··· The data

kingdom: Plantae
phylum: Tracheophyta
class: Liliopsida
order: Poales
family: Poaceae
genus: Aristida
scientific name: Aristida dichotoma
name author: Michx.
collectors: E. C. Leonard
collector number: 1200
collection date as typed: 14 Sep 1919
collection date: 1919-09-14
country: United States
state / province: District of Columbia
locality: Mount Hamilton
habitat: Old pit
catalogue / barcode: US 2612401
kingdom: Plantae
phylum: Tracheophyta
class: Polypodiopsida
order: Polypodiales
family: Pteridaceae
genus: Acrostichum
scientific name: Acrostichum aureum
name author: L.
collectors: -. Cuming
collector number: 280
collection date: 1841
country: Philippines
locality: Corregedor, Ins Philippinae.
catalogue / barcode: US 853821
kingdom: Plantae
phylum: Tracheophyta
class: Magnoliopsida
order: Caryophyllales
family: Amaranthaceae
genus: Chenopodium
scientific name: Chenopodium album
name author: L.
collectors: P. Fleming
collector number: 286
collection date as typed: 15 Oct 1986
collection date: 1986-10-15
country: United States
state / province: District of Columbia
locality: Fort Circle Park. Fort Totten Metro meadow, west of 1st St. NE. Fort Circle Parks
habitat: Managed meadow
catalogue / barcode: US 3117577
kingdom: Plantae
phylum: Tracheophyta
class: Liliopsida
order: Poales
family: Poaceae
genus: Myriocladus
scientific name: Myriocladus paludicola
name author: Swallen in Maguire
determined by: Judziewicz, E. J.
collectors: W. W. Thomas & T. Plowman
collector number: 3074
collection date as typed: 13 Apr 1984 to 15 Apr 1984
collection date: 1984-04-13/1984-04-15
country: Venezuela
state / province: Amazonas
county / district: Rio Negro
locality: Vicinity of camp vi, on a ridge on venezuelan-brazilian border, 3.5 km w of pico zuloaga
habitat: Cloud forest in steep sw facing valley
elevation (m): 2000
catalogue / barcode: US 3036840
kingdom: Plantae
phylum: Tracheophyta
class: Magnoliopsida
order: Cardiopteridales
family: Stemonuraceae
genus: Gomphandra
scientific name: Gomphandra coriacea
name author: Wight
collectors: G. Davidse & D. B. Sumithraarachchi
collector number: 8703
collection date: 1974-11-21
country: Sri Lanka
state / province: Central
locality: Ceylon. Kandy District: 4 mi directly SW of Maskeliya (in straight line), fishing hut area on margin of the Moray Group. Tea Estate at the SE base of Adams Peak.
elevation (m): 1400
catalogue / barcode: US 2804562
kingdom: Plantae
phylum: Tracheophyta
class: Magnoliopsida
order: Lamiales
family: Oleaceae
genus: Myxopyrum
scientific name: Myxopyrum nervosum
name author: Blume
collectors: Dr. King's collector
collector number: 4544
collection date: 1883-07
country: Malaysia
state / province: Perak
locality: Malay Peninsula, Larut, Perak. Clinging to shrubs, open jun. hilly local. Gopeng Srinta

······

* [Short task]:
Transcribe the part of the entries above that opens with the first line of the entries and closes with the line containing "genus: Myriocladus", including both of those lines.

* [Answer in full]:
kingdom: Plantae
phylum: Tracheophyta
class: Liliopsida
order: Poales
family: Poaceae
genus: Aristida
scientific name: Aristida dichotoma
name author: Michx.
collectors: E. C. Leonard
collector number: 1200
collection date as typed: 14 Sep 1919
collection date: 1919-09-14
country: United States
state / province: District of Columbia
locality: Mount Hamilton
habitat: Old pit
catalogue / barcode: US 2612401
kingdom: Plantae
phylum: Tracheophyta
class: Polypodiopsida
order: Polypodiales
family: Pteridaceae
genus: Acrostichum
scientific name: Acrostichum aureum
name author: L.
collectors: -. Cuming
collector number: 280
collection date: 1841
country: Philippines
locality: Corregedor, Ins Philippinae.
catalogue / barcode: US 853821
kingdom: Plantae
phylum: Tracheophyta
class: Magnoliopsida
order: Caryophyllales
family: Amaranthaceae
genus: Chenopodium
scientific name: Chenopodium album
name author: L.
collectors: P. Fleming
collector number: 286
collection date as typed: 15 Oct 1986
collection date: 1986-10-15
country: United States
state / province: District of Columbia
locality: Fort Circle Park. Fort Totten Metro meadow, west of 1st St. NE. Fort Circle Parks
habitat: Managed meadow
catalogue / barcode: US 3117577
kingdom: Plantae
phylum: Tracheophyta
class: Liliopsida
order: Poales
family: Poaceae
genus: Myriocladus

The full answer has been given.